Document passage:
□ □ □ □ □ □ □

Wyoming 58, Indiana 66
The Cowboys had 19 turnovers and 20 field goals. Not a good ratio. Four Indiana starters scored only 18 points. Unfortunately for Wyoming, the fifth — Trayce Jackson-Davis — had 29.
Bryant 82, Wright State 93
In this quasi-road game — Wright State was playing 12 miles from campus — Bryant’s leading national scorer, Peter Kiss, went for 28. But Wright State’s Tanner Holden put up 37.
Rutgers 87, Notre Dame 89 2OT
The poor Scarlet Knights shot 51 percent, produced big basket after big basket, and still lost on a put-back basket with 1.4 seconds left in the second overtime. Few games in the tournament were better than this one.
Georgia State 72, Gonzaga 93
The Panthers actually led in the second half — the scoreboard should have been a photo op — but in the end couldn’t handle Gonzaga’s 62 points in the paint.
Texas Southern 56, Kansas 83
The Jayhawks hit 11 3-pointers and it was over early for Texas Southern. Kansas, it turned out, was just beginning.
Norfolk State 49, Baylor 85
Baylor shot 57 percent and was playing in Fort Worth. It was like going uphill against the wind for the Spartans.
Longwood 56, Tennessee 88
The Vols had 29 assists on 33 field goals, with a field-goal percentage of 60. In other words, the Lancers had their hands full on defense.
Kentucky 79, Saint Peter’s 85 OT
Shocker of the tournament. This wasn’t quite Christian Laettner at the buzzer, but not many of Kentucky’s 53 previous losses in the tournament were more of a slap in the face than this for Big Blue Nation. The only thing left for Kentucky fans to say after Daryl Banks III blitzed the Wildcats for 27 points: Where’s Saint Peter’s?

□ □ □ □ □ □ □

Exercise tasks:
- 1) Repeat the passage from the basketball tournament recaps from "Bryant 82, Wright" up to and including "Holden put up 37.".
- 2) Answer these questions about the basketball tournament recaps.
(a) How many points did Trayce Jackson-Davis score?
(b) How many miles from campus was Wright State playing?
(c) How many points in the paint did Gonzaga score?
- 3) Check each statement against the basketball tournament recaps and say whether it agrees.
(a) Rutgers lost on a put-back basket in the second overtime.
(b) Baylor was playing in Dallas.
(c) The Jayhawks hit 15 3-pointers.

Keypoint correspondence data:
□ □ □ □ □ □ □

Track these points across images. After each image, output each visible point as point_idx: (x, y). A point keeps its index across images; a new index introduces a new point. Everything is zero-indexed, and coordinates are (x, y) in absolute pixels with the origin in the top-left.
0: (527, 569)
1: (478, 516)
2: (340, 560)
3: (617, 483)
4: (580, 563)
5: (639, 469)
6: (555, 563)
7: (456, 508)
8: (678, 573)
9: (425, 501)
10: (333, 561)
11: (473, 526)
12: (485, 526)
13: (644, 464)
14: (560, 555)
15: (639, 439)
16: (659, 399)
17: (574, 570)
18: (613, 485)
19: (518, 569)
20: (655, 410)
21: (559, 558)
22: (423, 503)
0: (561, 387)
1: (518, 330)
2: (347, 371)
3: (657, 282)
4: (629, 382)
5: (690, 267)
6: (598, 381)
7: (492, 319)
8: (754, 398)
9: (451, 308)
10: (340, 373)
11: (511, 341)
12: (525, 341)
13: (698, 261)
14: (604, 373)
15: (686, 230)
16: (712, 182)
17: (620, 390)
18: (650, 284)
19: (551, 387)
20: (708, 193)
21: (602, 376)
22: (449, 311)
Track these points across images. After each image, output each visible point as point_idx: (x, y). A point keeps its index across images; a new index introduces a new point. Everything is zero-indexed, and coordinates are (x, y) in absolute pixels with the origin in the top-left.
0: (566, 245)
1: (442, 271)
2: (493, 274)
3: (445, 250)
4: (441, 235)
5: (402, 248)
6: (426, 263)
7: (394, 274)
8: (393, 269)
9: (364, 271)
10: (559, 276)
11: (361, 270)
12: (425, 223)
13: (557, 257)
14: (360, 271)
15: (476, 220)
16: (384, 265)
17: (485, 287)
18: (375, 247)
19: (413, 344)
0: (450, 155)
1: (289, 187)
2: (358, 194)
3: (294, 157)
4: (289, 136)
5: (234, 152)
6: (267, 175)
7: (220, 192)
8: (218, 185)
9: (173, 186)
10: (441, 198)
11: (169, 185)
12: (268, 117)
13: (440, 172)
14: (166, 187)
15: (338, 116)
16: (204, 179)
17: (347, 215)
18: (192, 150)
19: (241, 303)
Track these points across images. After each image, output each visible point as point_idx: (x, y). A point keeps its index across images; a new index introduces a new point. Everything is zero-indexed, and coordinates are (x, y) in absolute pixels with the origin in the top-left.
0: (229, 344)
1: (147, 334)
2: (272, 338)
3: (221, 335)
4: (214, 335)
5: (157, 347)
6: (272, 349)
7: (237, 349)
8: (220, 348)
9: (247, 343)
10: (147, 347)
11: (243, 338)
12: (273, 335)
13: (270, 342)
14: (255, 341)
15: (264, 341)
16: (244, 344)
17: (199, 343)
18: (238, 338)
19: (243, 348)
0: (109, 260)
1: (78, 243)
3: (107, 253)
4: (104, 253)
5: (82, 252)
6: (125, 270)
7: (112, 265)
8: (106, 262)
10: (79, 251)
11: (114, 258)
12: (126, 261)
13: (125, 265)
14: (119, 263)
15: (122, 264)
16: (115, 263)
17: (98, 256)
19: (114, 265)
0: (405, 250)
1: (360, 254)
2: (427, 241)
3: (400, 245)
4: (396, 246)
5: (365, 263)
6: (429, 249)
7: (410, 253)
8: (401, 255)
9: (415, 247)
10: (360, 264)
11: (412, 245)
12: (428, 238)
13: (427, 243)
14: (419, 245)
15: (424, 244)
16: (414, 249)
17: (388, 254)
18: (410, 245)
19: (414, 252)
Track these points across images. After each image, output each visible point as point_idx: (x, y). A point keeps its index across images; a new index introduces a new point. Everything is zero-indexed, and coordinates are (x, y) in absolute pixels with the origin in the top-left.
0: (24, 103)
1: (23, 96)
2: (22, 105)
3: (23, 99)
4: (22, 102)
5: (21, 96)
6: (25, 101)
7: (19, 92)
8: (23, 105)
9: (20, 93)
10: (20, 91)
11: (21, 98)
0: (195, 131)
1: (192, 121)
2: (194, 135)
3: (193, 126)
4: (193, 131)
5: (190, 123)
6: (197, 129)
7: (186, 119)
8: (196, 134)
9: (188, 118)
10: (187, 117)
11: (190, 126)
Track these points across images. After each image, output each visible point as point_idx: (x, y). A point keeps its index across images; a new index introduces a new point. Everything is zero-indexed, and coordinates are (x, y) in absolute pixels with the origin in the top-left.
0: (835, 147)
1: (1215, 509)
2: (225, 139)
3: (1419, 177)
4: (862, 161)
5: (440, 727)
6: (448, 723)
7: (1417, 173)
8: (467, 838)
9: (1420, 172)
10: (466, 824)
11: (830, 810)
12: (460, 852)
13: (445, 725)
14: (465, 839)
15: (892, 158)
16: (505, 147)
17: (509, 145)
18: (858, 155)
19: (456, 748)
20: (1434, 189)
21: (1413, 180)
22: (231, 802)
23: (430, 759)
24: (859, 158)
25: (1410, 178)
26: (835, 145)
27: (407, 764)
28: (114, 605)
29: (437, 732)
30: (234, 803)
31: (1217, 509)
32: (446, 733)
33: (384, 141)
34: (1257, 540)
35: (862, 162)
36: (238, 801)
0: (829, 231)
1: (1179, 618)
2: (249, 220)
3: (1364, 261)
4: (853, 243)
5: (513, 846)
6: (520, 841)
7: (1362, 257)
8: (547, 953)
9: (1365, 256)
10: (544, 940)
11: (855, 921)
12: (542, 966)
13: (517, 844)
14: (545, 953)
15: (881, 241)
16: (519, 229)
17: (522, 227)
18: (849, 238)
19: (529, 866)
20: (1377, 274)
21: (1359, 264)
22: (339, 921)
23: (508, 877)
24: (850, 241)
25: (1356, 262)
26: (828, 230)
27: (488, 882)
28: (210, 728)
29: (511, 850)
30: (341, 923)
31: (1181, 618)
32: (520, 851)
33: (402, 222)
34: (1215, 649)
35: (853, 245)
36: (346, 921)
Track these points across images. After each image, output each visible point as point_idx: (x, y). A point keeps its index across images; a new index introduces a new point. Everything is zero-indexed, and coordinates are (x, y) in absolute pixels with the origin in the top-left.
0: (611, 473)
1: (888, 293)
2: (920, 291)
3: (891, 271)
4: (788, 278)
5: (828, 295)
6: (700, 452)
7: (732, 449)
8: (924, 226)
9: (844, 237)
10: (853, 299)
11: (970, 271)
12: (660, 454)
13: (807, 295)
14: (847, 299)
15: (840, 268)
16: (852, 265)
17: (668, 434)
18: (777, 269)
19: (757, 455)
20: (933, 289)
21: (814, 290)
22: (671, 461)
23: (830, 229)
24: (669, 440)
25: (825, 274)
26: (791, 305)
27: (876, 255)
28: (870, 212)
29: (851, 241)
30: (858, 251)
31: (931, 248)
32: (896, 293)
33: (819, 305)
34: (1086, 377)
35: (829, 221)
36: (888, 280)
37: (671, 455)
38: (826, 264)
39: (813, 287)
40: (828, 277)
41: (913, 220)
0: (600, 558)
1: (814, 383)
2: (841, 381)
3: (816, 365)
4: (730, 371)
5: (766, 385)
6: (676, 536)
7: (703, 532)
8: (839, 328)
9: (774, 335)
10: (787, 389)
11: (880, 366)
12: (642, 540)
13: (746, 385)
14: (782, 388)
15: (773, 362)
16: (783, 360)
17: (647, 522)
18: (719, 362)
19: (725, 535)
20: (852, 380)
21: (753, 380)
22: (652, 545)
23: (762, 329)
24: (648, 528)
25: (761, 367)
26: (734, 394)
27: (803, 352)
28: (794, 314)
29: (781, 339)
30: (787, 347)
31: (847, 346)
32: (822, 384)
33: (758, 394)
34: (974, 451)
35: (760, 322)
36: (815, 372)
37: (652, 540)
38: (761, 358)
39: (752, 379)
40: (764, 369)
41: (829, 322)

□ □ □ □ □ □ □

Solved problems:
- 1)
Bryant 82, Wright State 93
In this quasi-road game — Wright State was playing 12 miles from campus — Bryant’s leading national scorer, Peter Kiss, went for 28. But Wright State’s Tanner Holden put up 37.

- 2)
(a) 29
(b) 12
(c) 62

- 3)
(a) Yes: "still lost on a put-back basket with 1.4 seconds left in the second overtime"
(b) No: "Baylor shot 57 percent and was playing in Fort Worth."
(c) No: "The Jayhawks hit 11 3-pointers"